Neste cinquentenário dos desfiles oficiais, qual sua visão sobre o estágio atual do Carnaval Paulistano?
Mestre Gabi: Muita coisa se perdeu. Hoje nós estamos tentando resgatar os estandartes, os valorizando e pedindo a colaboração dos dirigentes. Nós, junto do Ednei Mariano, estamos cobrando a valorização destes profissionais. Ele tem o mesmo valor que o casal, independente de trazer nota ou não. A porta-estandarte tem o mesmo peso que a porta-bandeira. Outro ponto; não temos mais evolução. Isso que temos hoje é uma marcha sambada com coreografia sem o folião ser espontâneo, livre. É uma ala de passo marcado com mais glamour. Antigamente tínhamos a ala dos nobres e hoje a influência do passo marcado foi para comissão de frente e as comissões de frente tradicionais se tornaram as Velhas Guardas, fechando os desfiles. No atual momento têm escolas que a pessoa não tem nem vinte e cinco anos no samba e já são Velhas Guardas. Além disso, após a chegada do Joãozinho Trinta em São Paulo, no fim dos anos 80, o Carnaval cresceu principalmente nas fantasias que ele trouxe para a Peruche. Ao chegar no Anhembi se tirou a mobilidade do folião e a leveza, impossibilitando de ter a mesma desenvoltura que na Avenida Tiradentes. A aproximação com o público se perdeu, hoje o Carnaval basicamente não é mais próximo ao seu povo! Agora uma lembrança que me deixa saudades foi a perda dos fundadores das escolas; Dona Sinhá, Thobias e tantos outros nomes que tiveram poucos registros e se foram sem o devido reconhecimento.
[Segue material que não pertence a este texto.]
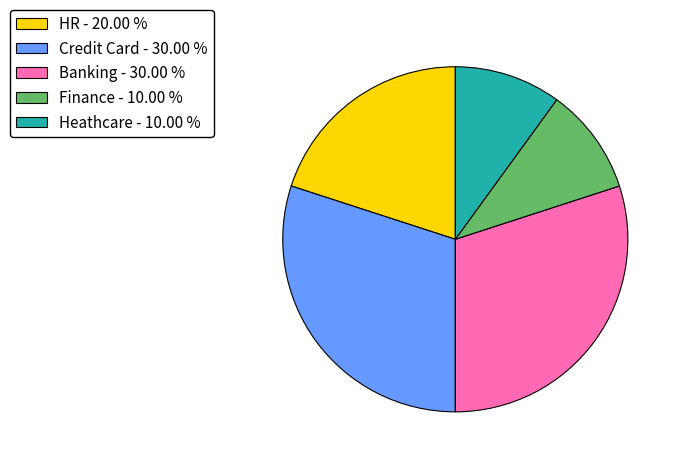

Do Finance - 10.00 % and Credit Card - 30.00 % together represent more than half of the pie?

No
Existem diversas personalidades marcantes no Carnaval e o senhor é uma delas junto com a Vivi Martins. Como chegamos na denominação de “Casal Soberano”?
Mestre Gabi: Uma das personalidades marcantes do nosso Carnaval, que hoje está em Santos, é o “Marechal do Samba”, J.Muniz Junior. Foi ele quem deu a ideia ao Eduardo Nascimento e assim nos presentearam.
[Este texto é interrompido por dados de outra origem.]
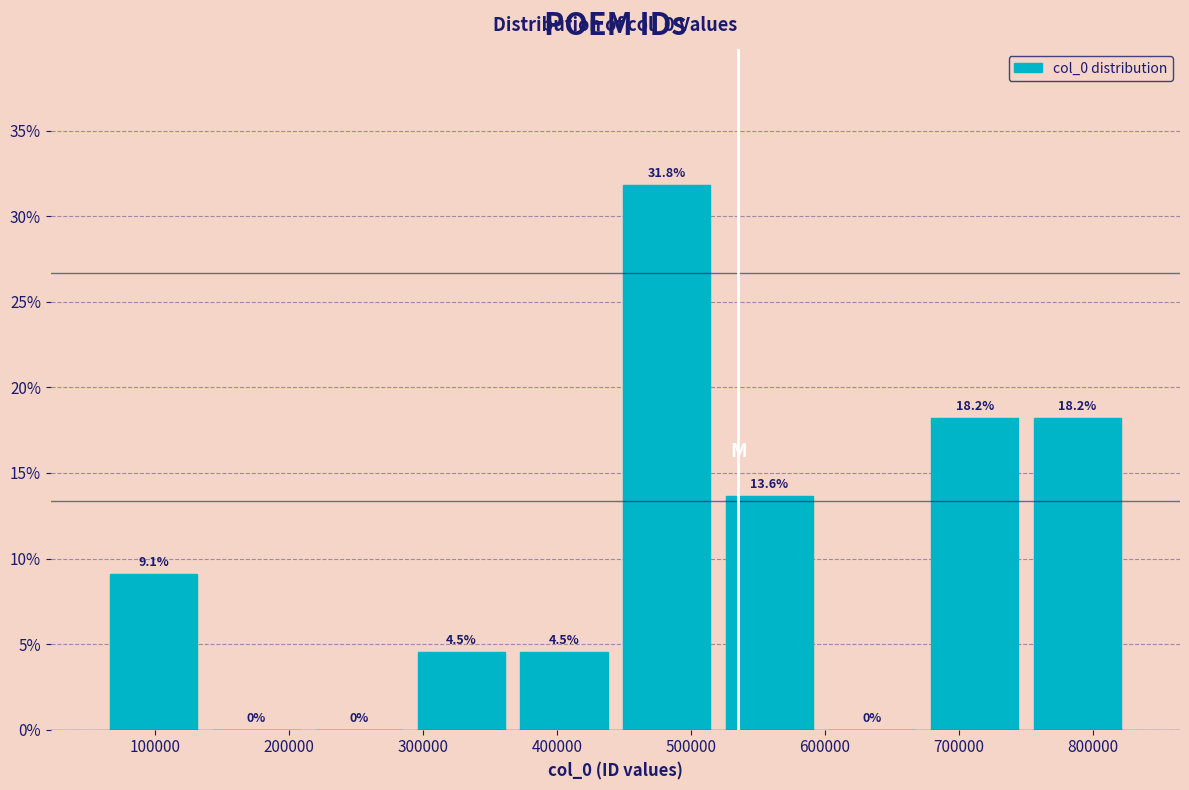

Reading left to right, list every bar in this chart as the range it spans on the x-axis followed by its height. The bar edges are not printed on the chart, so give them approximately, as read against the axis.

60000 to 140000: 9.1
140000 to 210000: 0.0
210000 to 290000: 0.0
290000 to 370000: 4.5
370000 to 440000: 4.5
440000 to 520000: 31.8
520000 to 600000: 13.6
600000 to 670000: 0.0
670000 to 750000: 18.2
750000 to 830000: 18.2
Qual a sensação do seu primeiro desfile após deixar o pavilhão para uma nova geração?
Mestre Gabi: Eu tive a sensação de dever cumprido, eu sempre repito que para chegar aonde eu cheguei eu tive quatro mulheres importantes ao meu lado: Alice, Bete, Vivi e a Magali Thobias, pois se não fosse ela acreditar na Vivi, ela não seria porta-bandeira e eu não teria este capitulo tão bonito em minha vida.
Mestre Gabi encerra deixando uma mensagem final e um alerta geral aos sambistas:
Mestre Gabi: O que eu mais sinto falta é da integração entre os dirigentes, aquele bate-papo de amizade e aquele sentimento de união em prol do melhor para o Carnaval, respeitando o pavilhão de cada um e mantendo as disputas apenas na Avenida. Respeitem as tradições e, aos mais novos, conheçam a história de sua Velha Guarda e de sua escola sem deixar a semente do samba morrer.